No entanto, apesar das vantagens do arquivamento digital e das soluções adotadas pelo arquivo do FILE, existem desafios significativos a serem enfrentados. Um dos principais desafios é a sustentabilidade e a preservação a longo prazo dos arquivos digitais. A rápida evolução tecnológica pode levar à obsolescência de formatos de arquivo e tornar difícil a recuperação e o acesso aos dados armazenados.

Além disso, a integração entre plataformas e sistemas diferentes requer um cuidadoso gerenciamento de metadados e padronização de formatos. A compatibilização de IDs e a unificação das informações entre o arquivo do FILE e a Wikipedia exigem esforços contínuos de coordenação e colaboração entre as equipes responsáveis por essas plataformas.
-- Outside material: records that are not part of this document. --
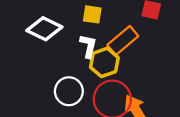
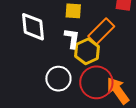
white diamond: (44, 29) -> (33, 27), turned 64

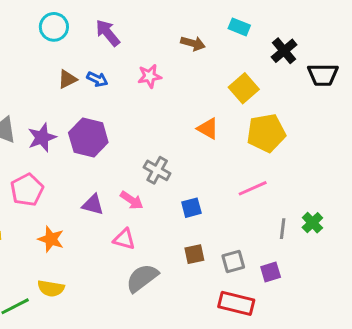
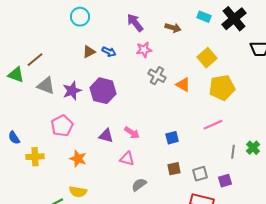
purple arrow: (108, 33) -> (135, 23), moved
black cross: (284, 51) -> (234, 19), moved, size x1.4
gray cross: (157, 170) -> (157, 76), moved
gray semicircle: (142, 278) -> (139, 185), size x0.7

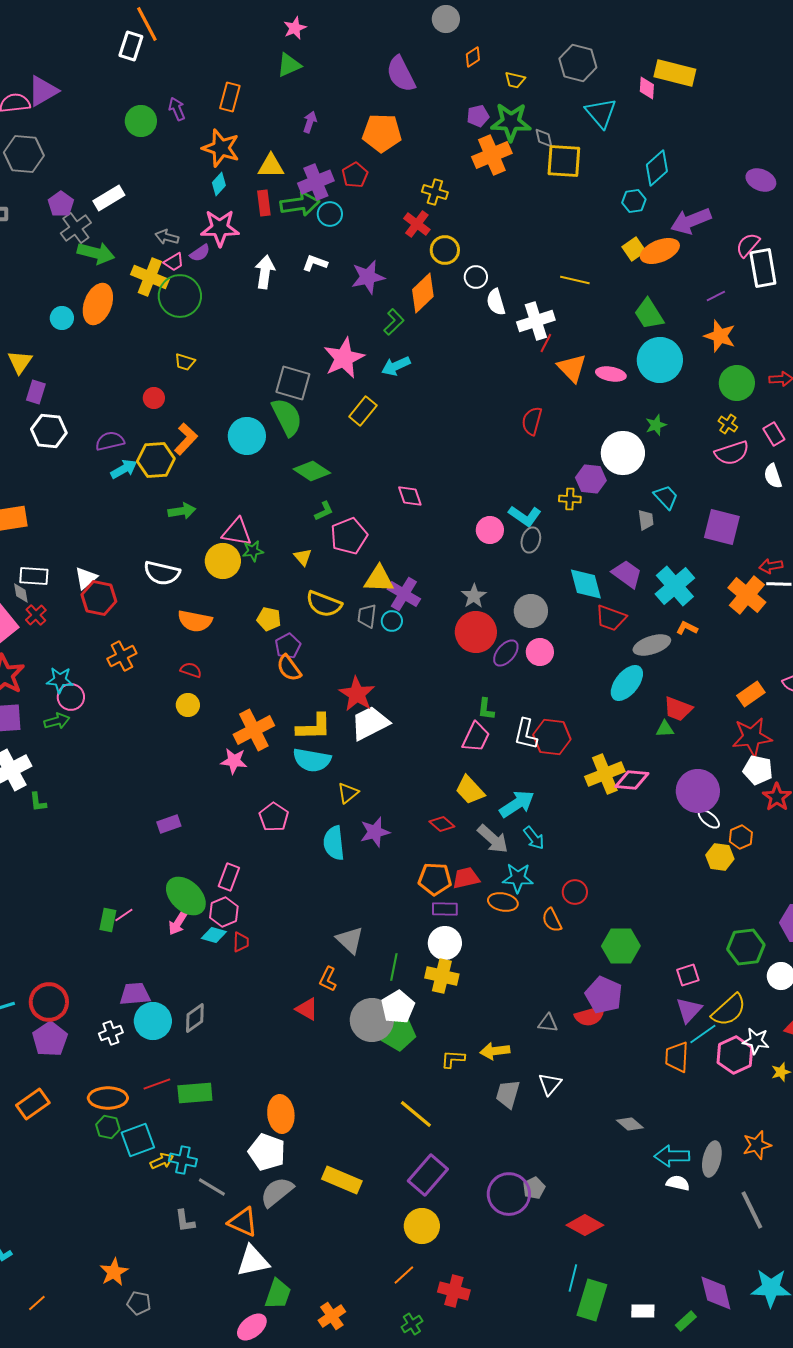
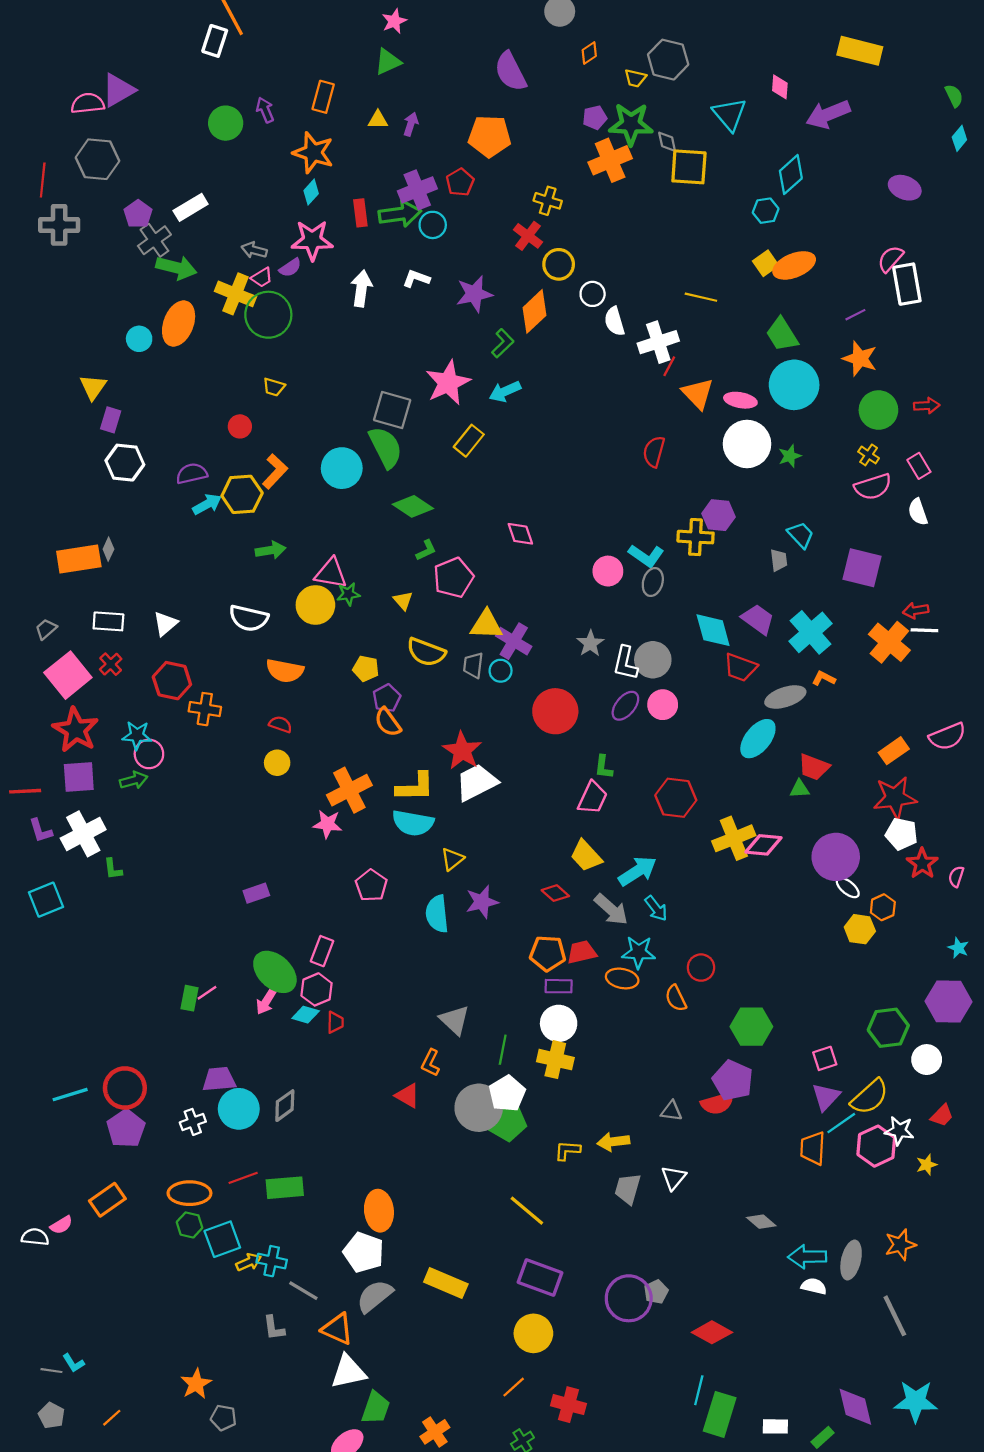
gray hexagon: (578, 63) -> (668, 60), moved
yellow rectangle: (675, 73) -> (860, 51), moved
yellow triangle: (271, 166) -> (378, 120), moved, size x0.7
purple arrow: (691, 221) -> (828, 114), moved
white circle: (623, 453) -> (747, 444), moved
yellow cross: (570, 499) -> (696, 537), size x1.5
gray diamond: (21, 593) -> (108, 549), moved, turned 35
red hexagon: (99, 598) -> (172, 681), moved
red circle: (476, 632) -> (555, 711), moved
orange cross: (122, 656) -> (205, 709), turned 36
white L-shape: (526, 734) -> (625, 663), moved
purple rectangle: (428, 1175) -> (540, 1278), turned 69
Outro desafio está relacionado à autenticidade e à integridade dos arquivos digitais. Como garantir a autenticidade das obras e dos registros em um ambiente digital em constante mudança? Questões de direitos autorais e proteção dos dados também precisam ser abordadas para garantir a conformidade legal e ética no arquivamento digital.

Apesar desses desafios, o arquivamento digital e a criação de acervos distribuídos oferecem oportunidades únicas para preservar, disseminar e democratizar o acesso ao patrimônio cultural. Ao desenvolver soluções, como a integração com a Wikipedia, o arquivo do FILE mostra como é possível criar um ambiente colaborativo, interconectado e confiável para a preservação e o estudo não só de obras de arte nativamente digitais, mas também para o desenvolvimento de uma um arquivo inovador no campo da Arquitetura e do Design.


 [1] Texto redigido pelo ChatGPT, a partir de anotações da reunião realizada no dia 25 de maio de 2023, com a participação de Bruno Moreschi, Eduardo Costa, Giselle Beiguelman, Heloisa Espada, Paula Perissinotto, Priscila Artantes. Edição e revisão: Giselle Beiguelman.